EXERCISE REQUIREMENTS: Please count how many lines of the material below contain the string "whiskers", treating uppercase and lowercase as different, and reply with the number alone.

Stored data:
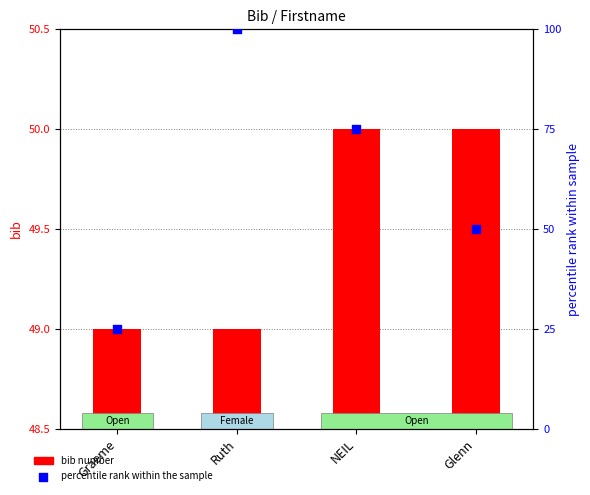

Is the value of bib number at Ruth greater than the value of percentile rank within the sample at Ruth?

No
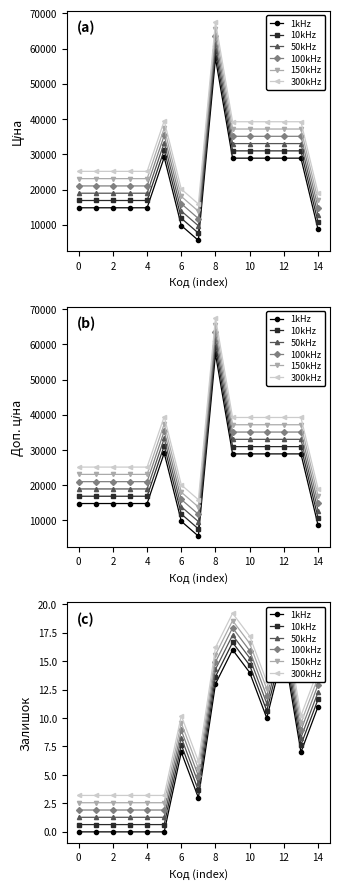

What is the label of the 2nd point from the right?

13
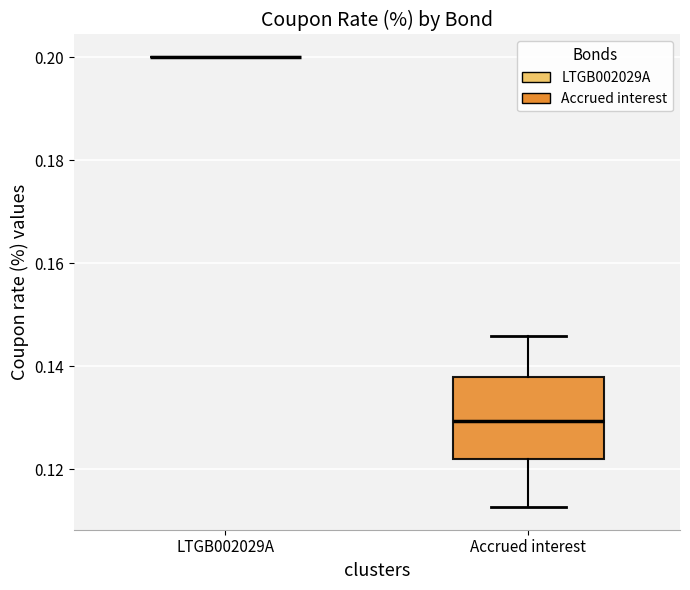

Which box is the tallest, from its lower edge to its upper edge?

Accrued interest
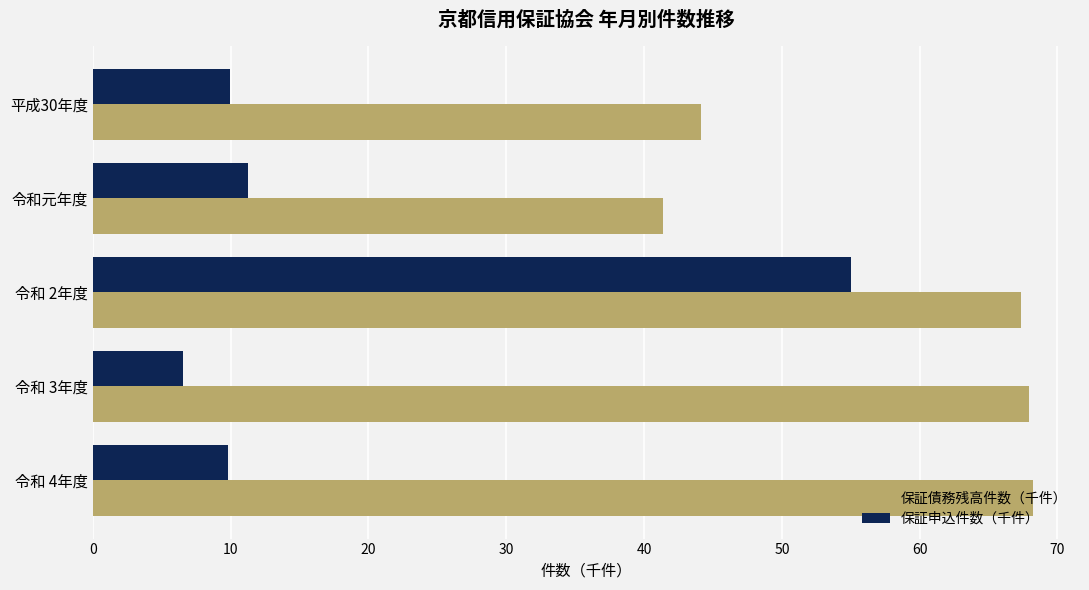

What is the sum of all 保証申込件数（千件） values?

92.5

==

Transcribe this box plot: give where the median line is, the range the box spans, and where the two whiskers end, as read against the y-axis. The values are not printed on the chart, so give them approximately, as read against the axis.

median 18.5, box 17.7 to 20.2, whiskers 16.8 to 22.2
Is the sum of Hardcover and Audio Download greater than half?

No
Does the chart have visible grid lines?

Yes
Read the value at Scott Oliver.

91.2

COMPLETED TASK: 2